Temporary Calm in Aleppo After Days of Heavy Bombing

Seven-year-old Bana Al Alabed tweeted that the city of Aleppo was quiet Tuesday in the wake of overnight bombing by Syrian and Russian forces. The lull in airstrikes gave her the chance to step outdoors and enjoy some early autumn rain. With the help of her mother, a teacher, Bana began tweeting about the hardships of life in Aleppo in late September, earning thousands of followers across the globe.

But the lull in fighting came too late for other children in the city. According to Syrian civil defense, eight children, all members of a single family, were killed when their home was targeted by an airstrike on Monday.

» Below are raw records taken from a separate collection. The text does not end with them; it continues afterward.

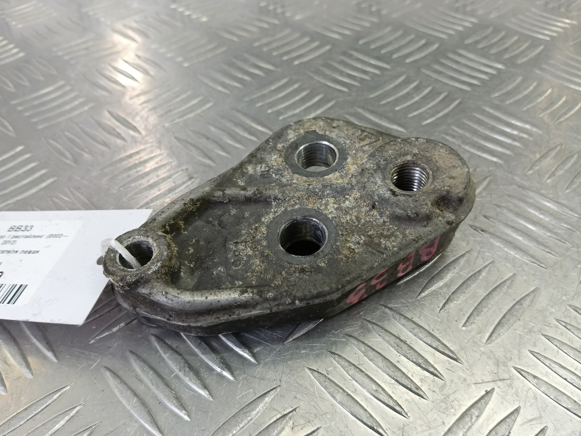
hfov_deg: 73.9
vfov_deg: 58.9
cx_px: 290
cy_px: 218
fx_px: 386
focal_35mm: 23
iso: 147
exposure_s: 1/50
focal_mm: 4.11
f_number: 1.6
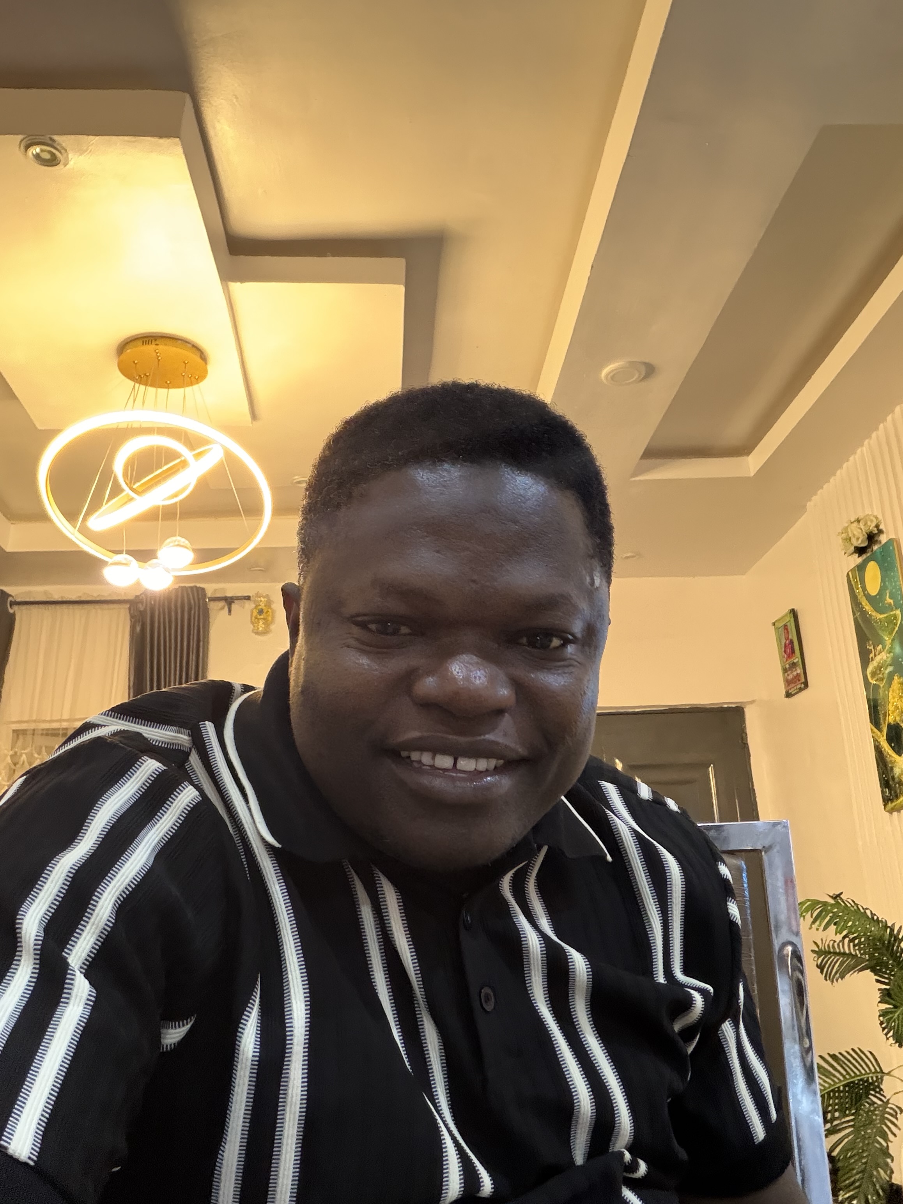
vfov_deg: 60.0
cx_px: 452
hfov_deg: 46.8
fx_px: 1043
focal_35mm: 30
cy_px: 602
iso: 500
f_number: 1.9
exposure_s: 1/29
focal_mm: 2.71
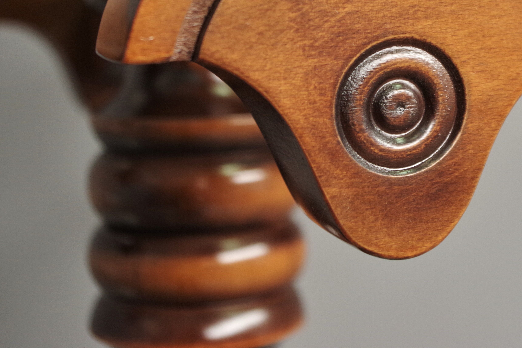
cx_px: 430
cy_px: 52
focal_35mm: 86
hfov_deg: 23.2
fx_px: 1247
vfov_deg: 15.7
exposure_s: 1/40
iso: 800
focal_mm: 32.5
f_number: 4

The Syrian Observatory for Human Rights (SOHR) reported that Syrian and Russian warplanes carried out several strikes in Aleppo and the surrounding countryside overnight. One Twitter user posted video purporting to show the use of cluster bombs in Orem al-Kobra, west of the city.

Tuesday’s lull in bombing gave civilians and rescue workers–known as the White Helmets–a chance to dig through rubble for the dead or wounded.

In this YouTube video (below) by the Aleppo Media Center (AMC), a White Helmet volunteer complains about the difficulty of performing search and rescue operations without the proper equipment.

Last week, AMC posted harrowing video showing the extent of the devastation in the besieged city.

The U.S. has accused Russia and Syria of committing atrocities in Aleppo.

“The people of Aleppo have been subjected to near-constant bombardment and airstrikes…over the past years, but most intensively the past month or so,” State Department spokesman Mark Toner said Monday. “It’s killed scores of civilians, it’s leveled much of the civilian infrastructure in the city in what, at best, can only be perceived as a way to starve out and to drive out the opposition and civilians who have held on there for so long.”

Russia has said it and Syria will stop all airstrikes on Aleppo for a period of eight hours Thursday in a gesture of “goodwill” that will allow civilians to leave the city through select corridors.

Toner said a pause in bombing would amount to “too little, too late.”